На секунду я испугался, что... расплачусь.
— Дженни умерла, а я только теперь понимаю, как эгоистично вёл себя.
Пауза.
— Как? — спросил он.
— Мы заканчивали университет. Дженни получила стипендию во Франции. Когда мы решили пожениться, это даже не обсуждалось. Мы просто знали, что останемся в Кембридже и я пойду в Школу Права. Почему?
Опять молчание. Доктор Лондон не отвечал. И я продолжил:
— Какого чёрта это казалось мне единственной логической альтернативой? Моё чёртово самомнение! Решить, что важнее именно моя жизнь.
— Могли быть обстоятельства, которых вы не знаете, — сказал доктор Лондон. Неуклюжая попытка смягчить мою вину.

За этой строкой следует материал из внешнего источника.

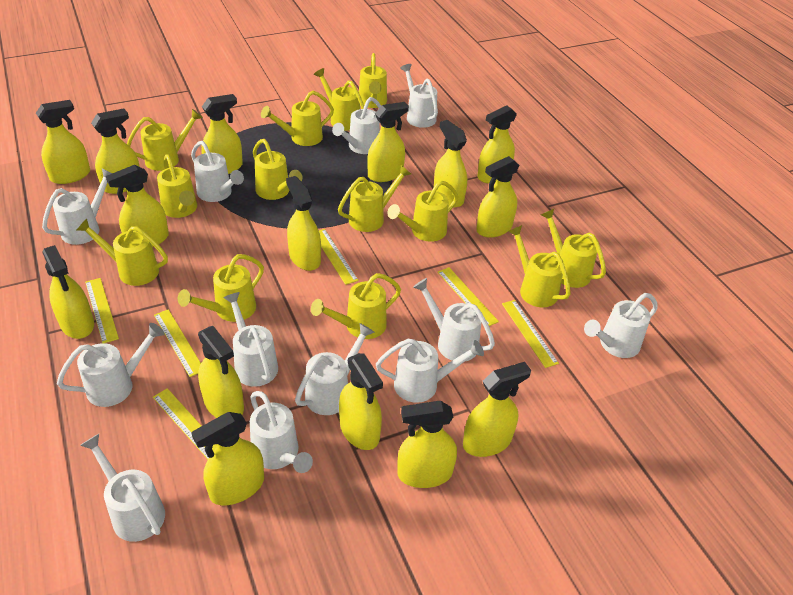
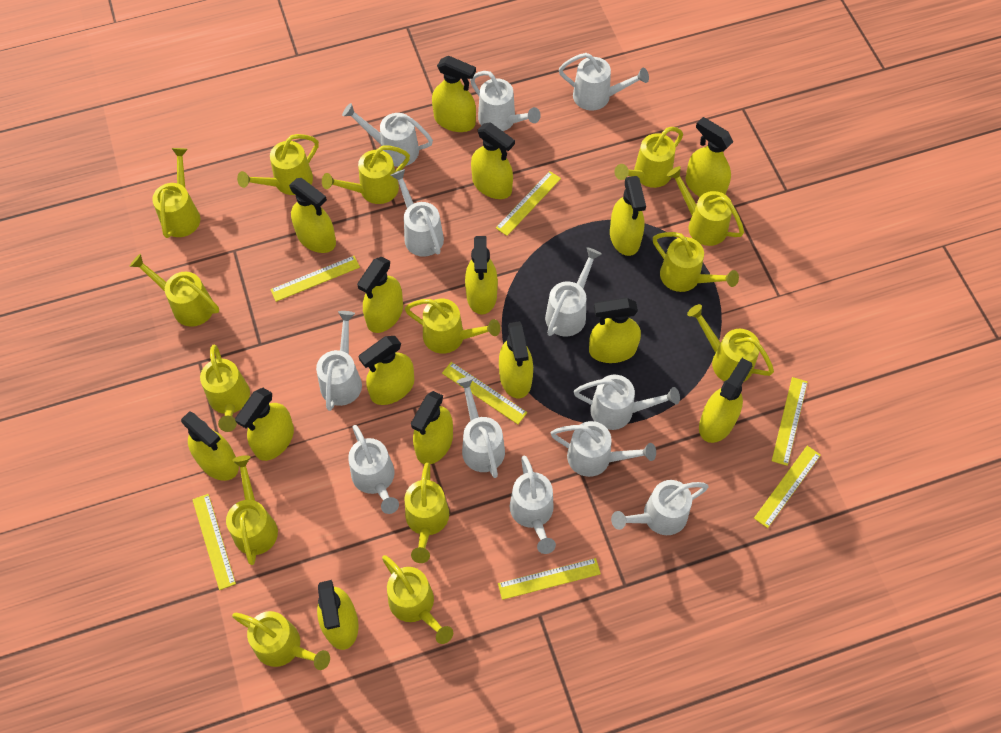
yellow ruler: [85,278,119,343] [153,388,217,459] [154,309,201,377] [319,229,359,285] [438,267,499,326] [502,300,559,368] = 6 -> [192,494,236,590] [270,256,360,302] [442,362,527,424] [496,171,561,236] [498,558,601,600] [754,446,821,528] [772,377,808,466] = 7
yellow watering can: [77,218,168,286] [127,109,203,171] [157,154,197,218] [178,254,264,322] [253,139,303,200] [261,91,334,146] [311,273,401,339] [314,68,364,131] [338,165,411,232] [359,53,387,108] [388,180,458,242] [508,225,571,307] [541,209,606,288] = 13 -> [130,254,219,327] [152,148,200,238] [200,345,250,432] [226,455,278,565] [232,611,330,670] [237,134,319,195] [322,145,410,204] [382,555,453,644] [404,462,449,563] [405,299,500,354] [615,127,683,188] [653,232,739,292] [667,166,744,246] [687,304,774,382] = 14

— И всё равно! Я же знал, чёрт побери , что она никогда не была в Европе! Можно ведь было поехать с ней и стать юристом на год позже?
Он мог решить, что это самообвинение постфактум — вычитано из всяких книжек по женскому равноправию. Это было не так.
Мне причиняло боль не столько то, что Дженни пришлось прервать своё высшее образование, сколько мысль, что я лишил её возможности побывать в Париже. Увидеть Лондон. Почувствовать Италию.
— Понимаете? — спросил я.
Ещё одна пауза.
— Вы готовы потратить на это некоторое время? — наконец ответил он.
— Потому я и пришёл.
— Завтра, в пять?
Я кивнул. Ответный кивок. Я вышел.
Я шёл по Парк Авеню, пытаясь собраться. И приготовиться к тому, что ждёт меня дальше.
Завтра мы займёмся хирургией. Резать по живому — это очень больно. Но я был готов к этой боли.
Меня интересовало другое: какого чёрта там обнаружится.